[AUFGABE]:
Bitte nenne den Ort, den Vetaro im Forenthread zum HdRO-Add-on als die immer wiederkehrende Hauptandeutung angibt.

[SEITENAUSZUG]:
======

# Hdro Add on



## hdro player (2. Dezember 2007)

Hi
ihr wisst ja das turbine ein Add on für hdro angekündigt hat. Wollte mal fragen ob wer was genaueres weiß oder was ihr denkt welche gebite dazu kommen und all so was.


----------



## SARodiRIEL (2. Dezember 2007)

Zur Zeit sind die Entwickler wohl die Einzigen die wissen was auf uns zukommt 


			Dieser Inhalt steht nur eingeloggten Mitgliedern zur Verfügung.


----------



## Vetaro (2. Dezember 2007)

richtich. Die haupt-andeutung ist immer wieder: Moria.
Ich möchte dazu darauf hinweisen, dass vor Moria ein _Wächter_ im Wasser und der Eingang verschüttet ist.


----------



## hdro player (2. Dezember 2007)

Aber die Minen gäben jede menge quest die werden sie nicht un zu gänglich machen kann mir zwar vorstellen das das ne riesige ini wird aber ahnung hat keiner. 


			Dieser Inhalt steht nur eingeloggten Mitgliedern zur Verfügung.


----------



## DarkSaph (2. Dezember 2007)

Vetaro schrieb:


> richtich. Die haupt-andeutung ist immer wieder: Moria.
> Ich möchte dazu darauf hinweisen, dass vor Moria ein _Wächter_ im Wasser und der Eingang verschüttet ist.

======

[GESPEICHERTE DATEN]:
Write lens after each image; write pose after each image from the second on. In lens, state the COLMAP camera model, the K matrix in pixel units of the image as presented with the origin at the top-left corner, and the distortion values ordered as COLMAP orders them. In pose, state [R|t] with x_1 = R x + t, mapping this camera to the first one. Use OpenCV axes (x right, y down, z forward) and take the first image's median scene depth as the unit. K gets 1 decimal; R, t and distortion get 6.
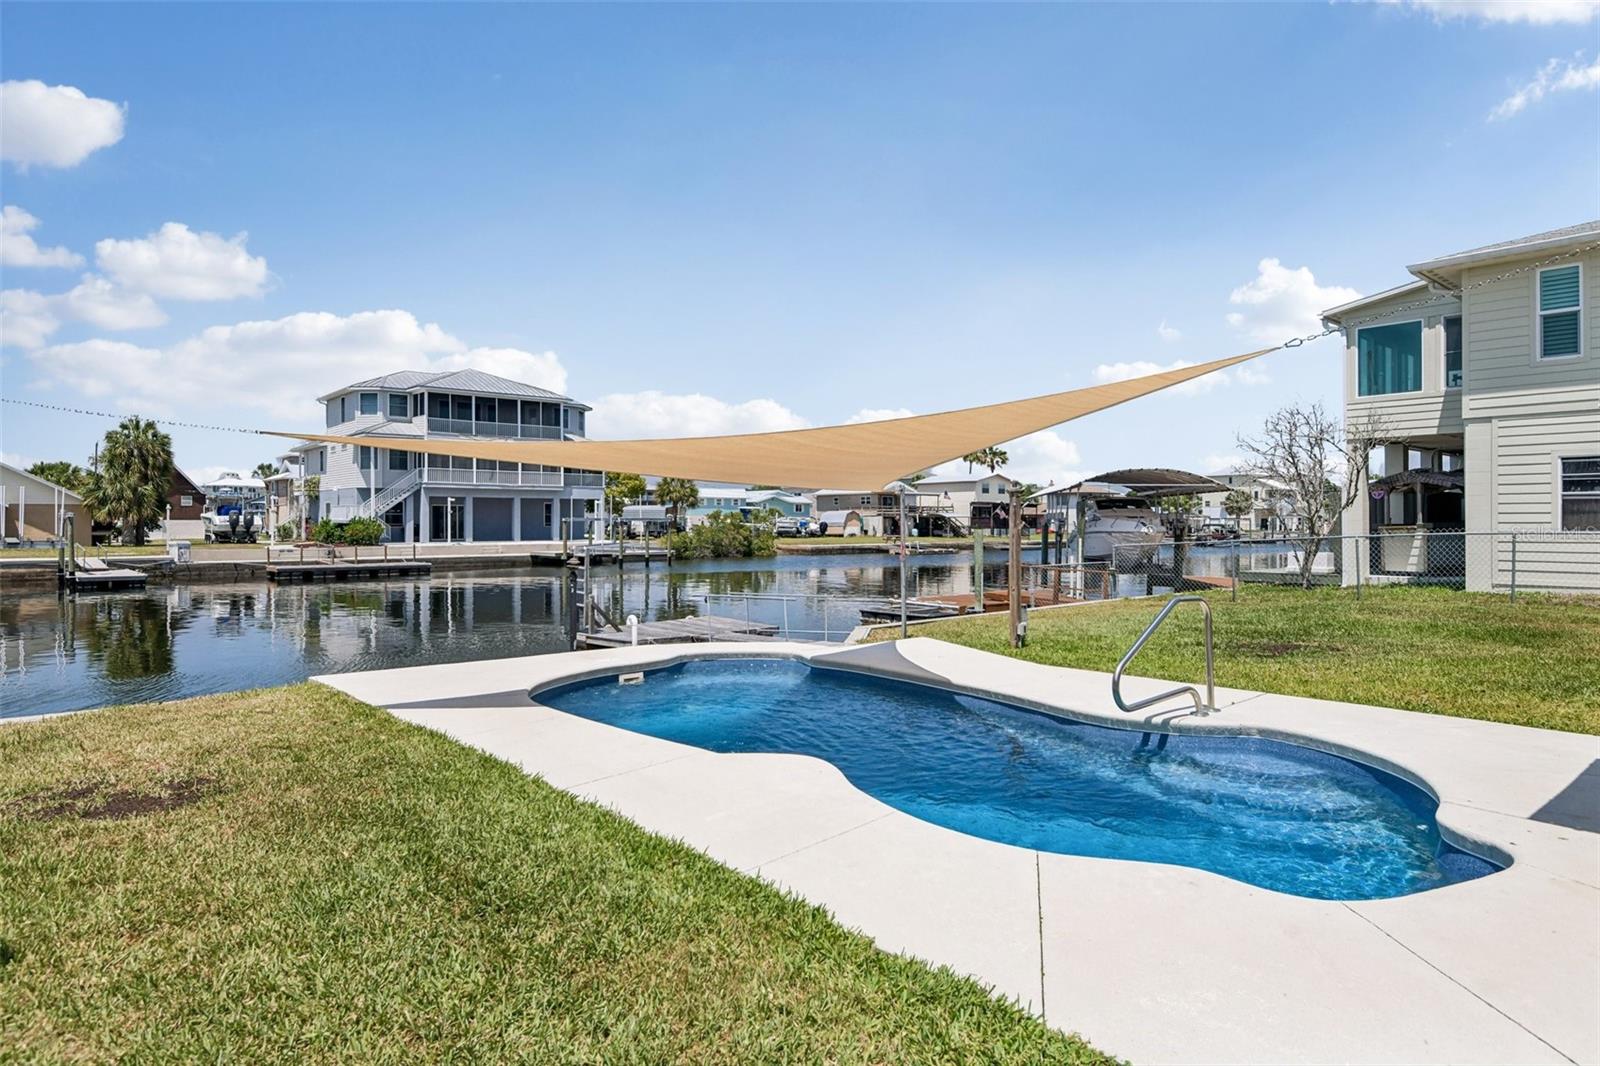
lens RADIAL K [[941.4, 0, 800.0], [0, 941.4, 533.0], [0, 0, 1]] dist [0.003493, -0.020962]
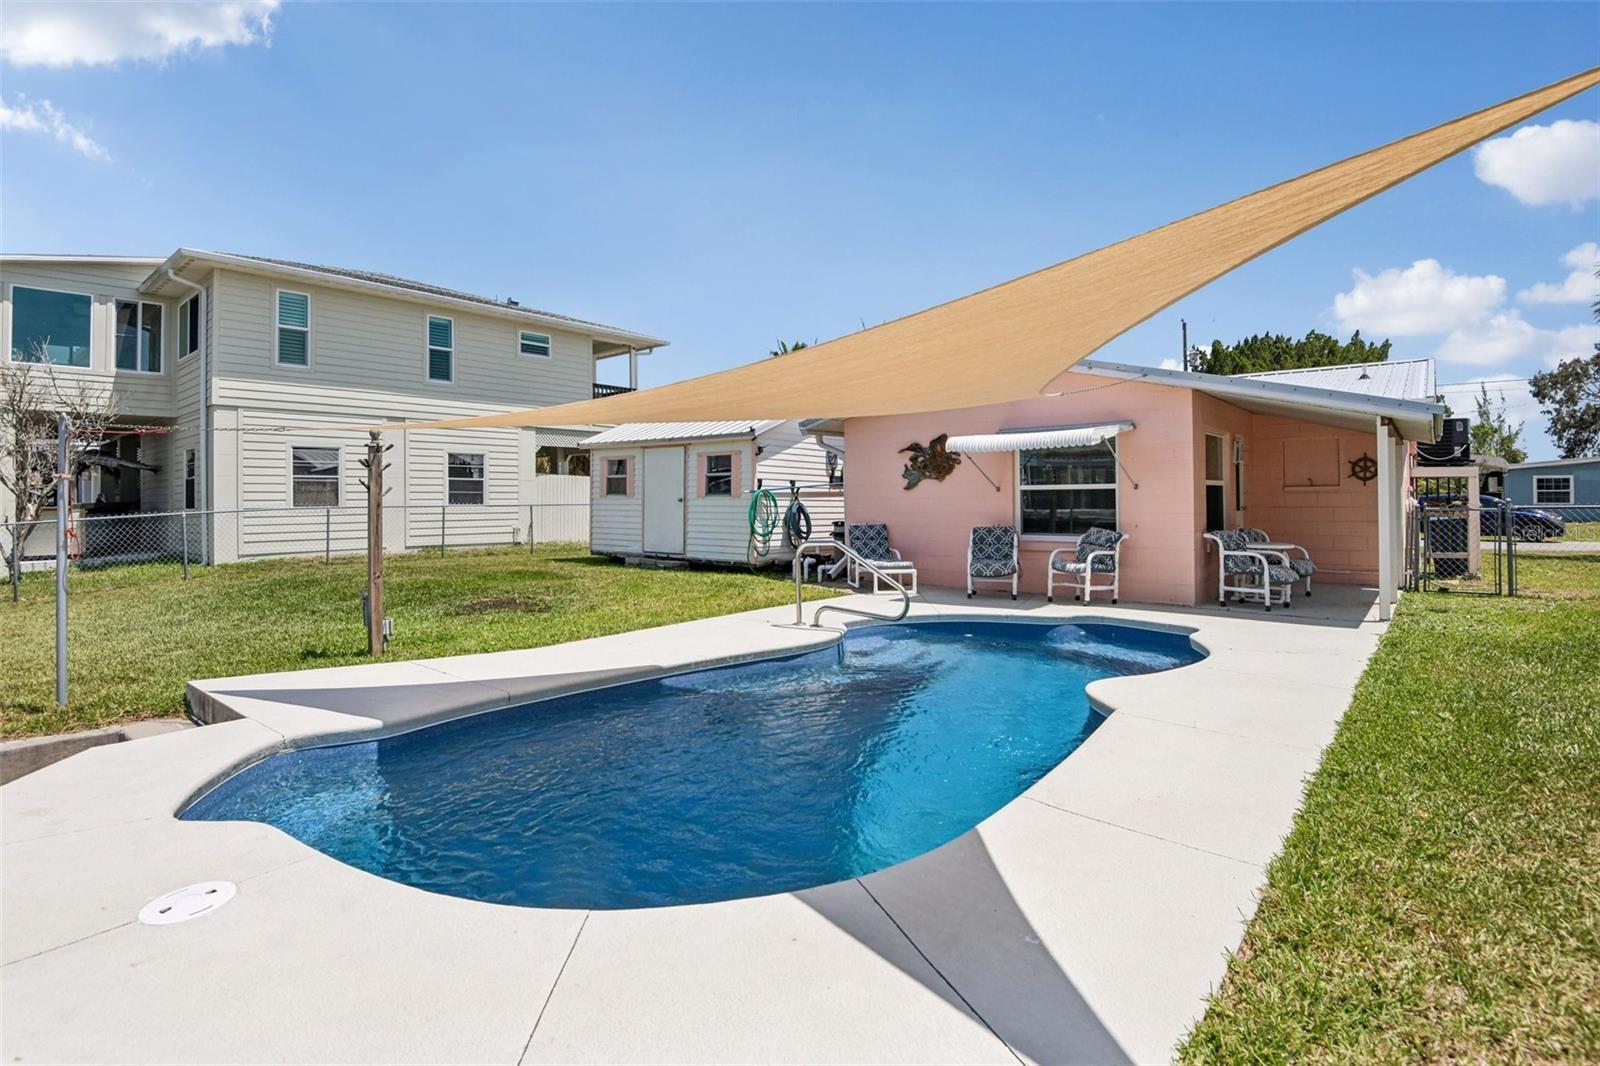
lens RADIAL K [[784.1, 0, 798.3], [0, 784.1, 500.8], [0, 0, 1]] dist [-0.031899, -0.000046]
pose [[-0.151254, 0.004083, 0.988487, -0.074270], [0.020880, 0.999782, -0.000935, 0.001203], [-0.988274, 0.020498, -0.151306, 0.128149]]
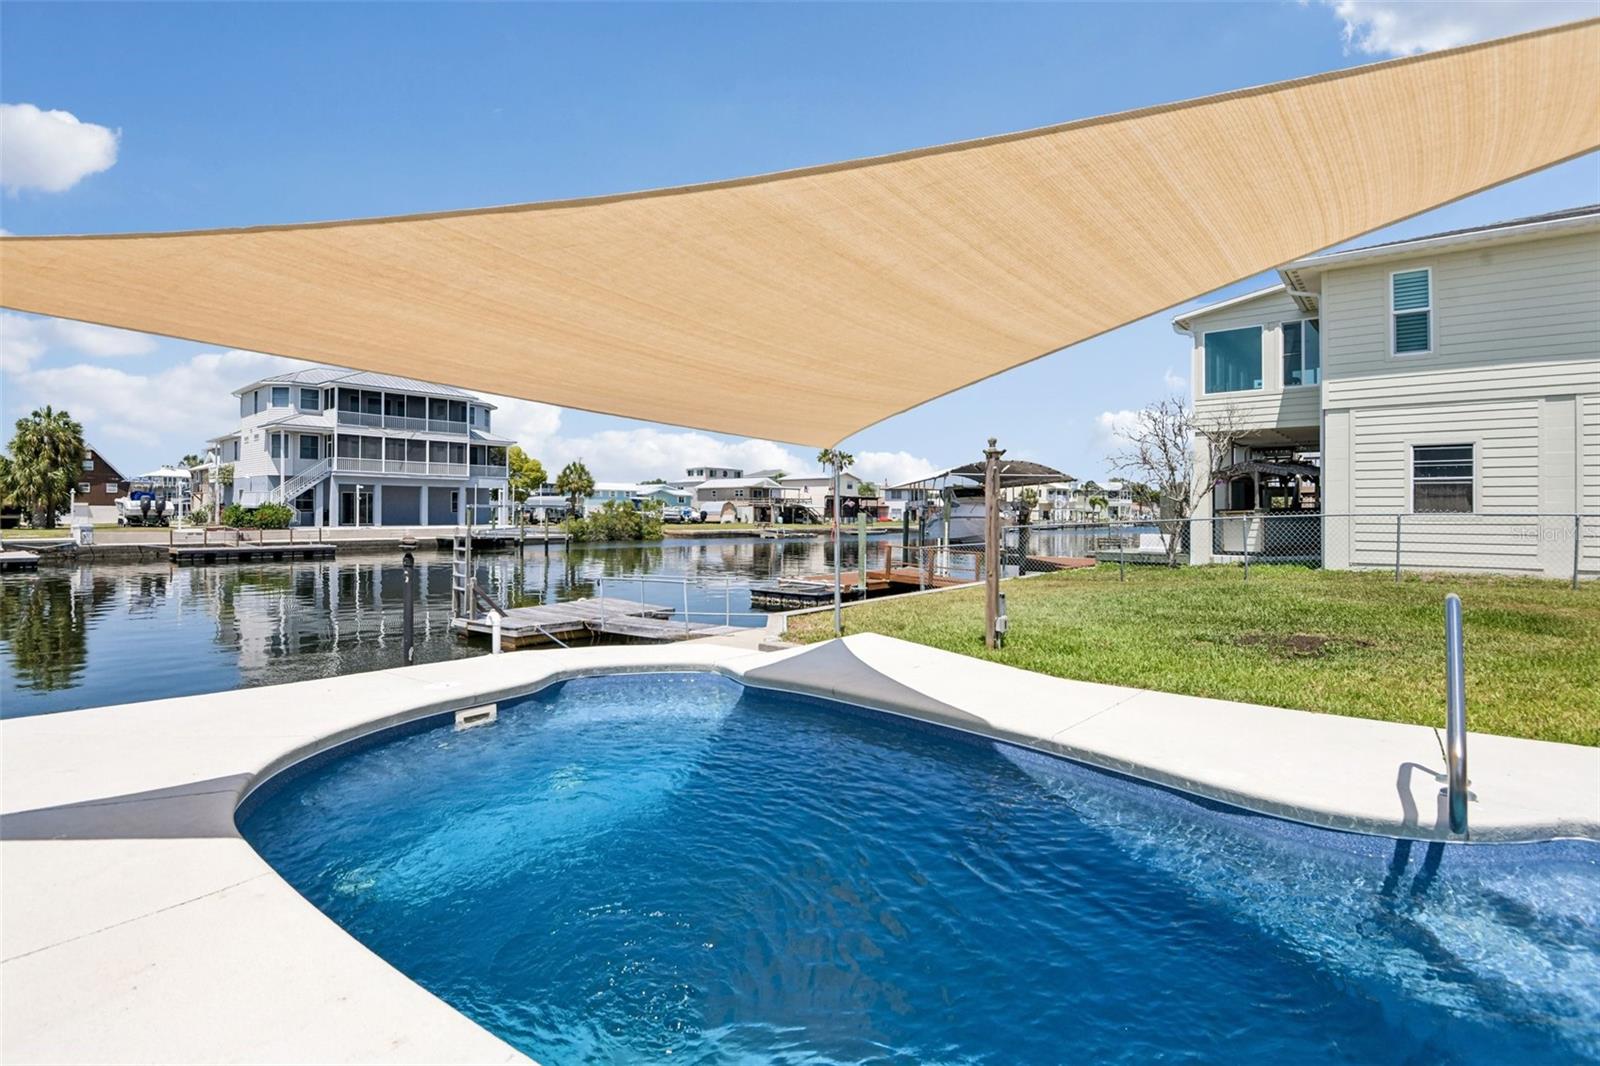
lens RADIAL K [[758.3, 0, 796.7], [0, 758.3, 516.8], [0, 0, 1]] dist [-0.001213, -0.029399]
pose [[0.988462, 0.004788, 0.151395, -0.005640], [-0.003809, 0.999970, -0.006755, 0.002594], [-0.151422, 0.006100, 0.988450, 0.065100]]
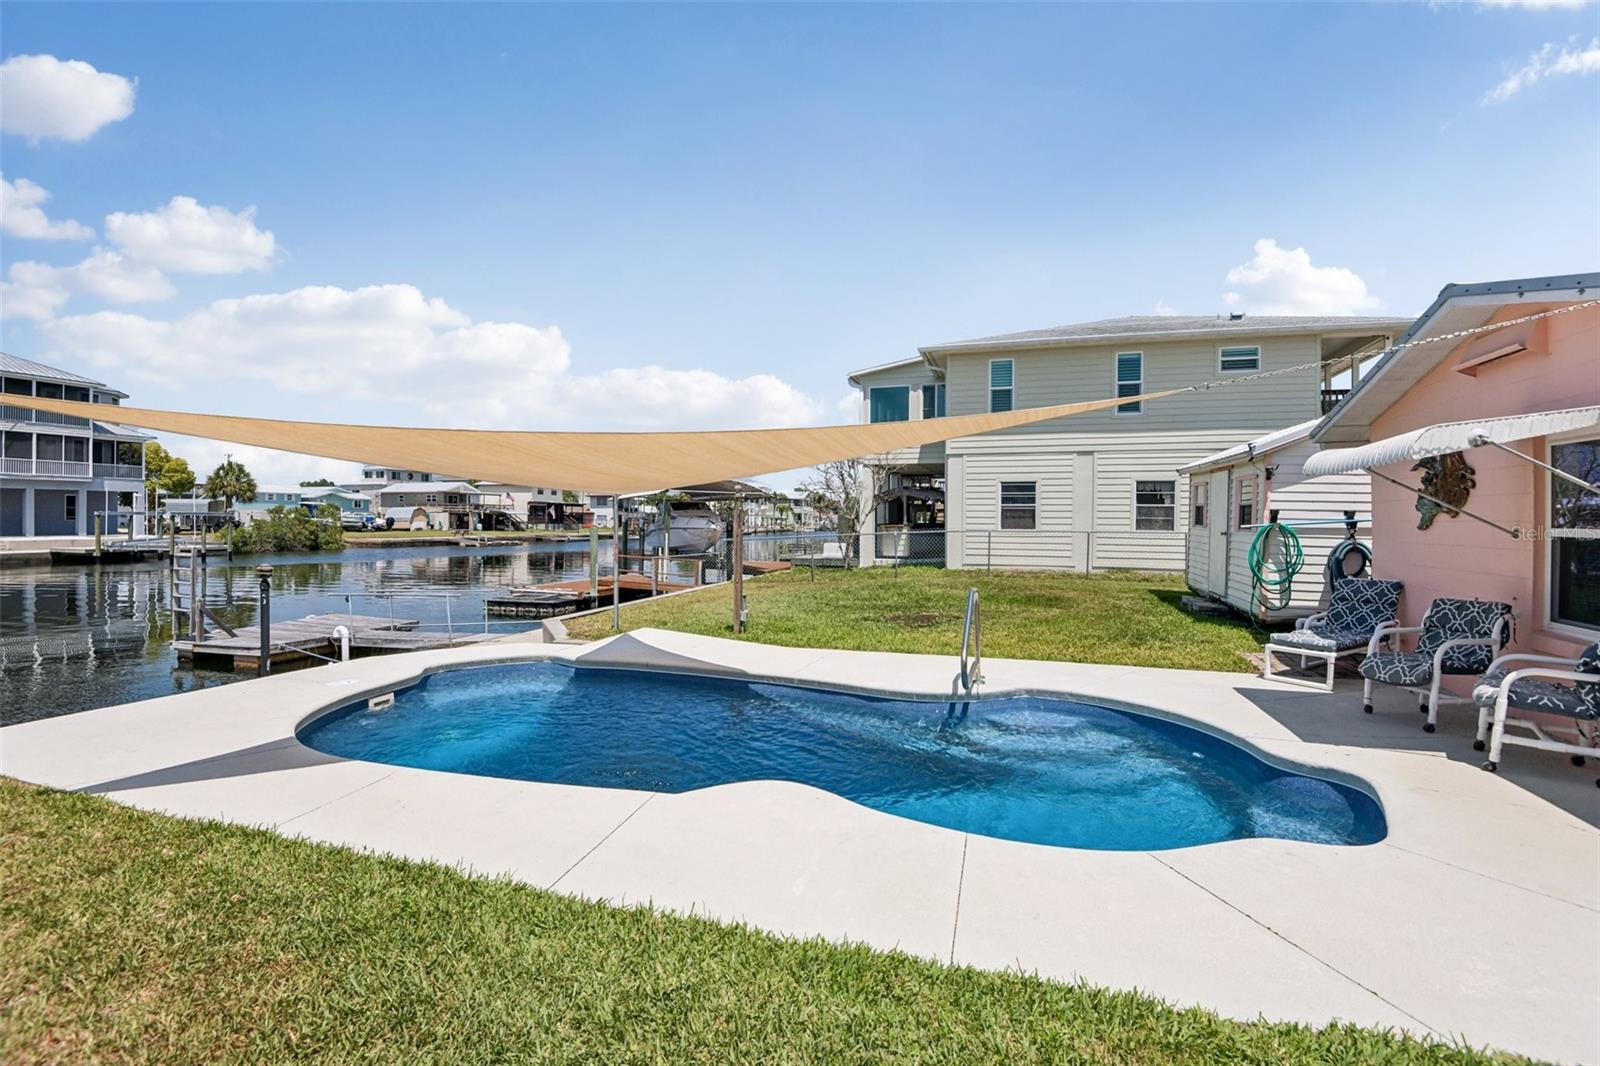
lens RADIAL K [[740.4, 0, 800.0], [0, 740.4, 533.0], [0, 0, 1]] dist [-0.001290, -0.027612]
pose [[0.851411, -0.002688, 0.524492, -0.030652], [-0.001554, 0.999970, 0.007648, -0.001218], [-0.524496, -0.007327, 0.851381, 0.031477]]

======

[ÜBUNGSERGEBNIS]:
Moria.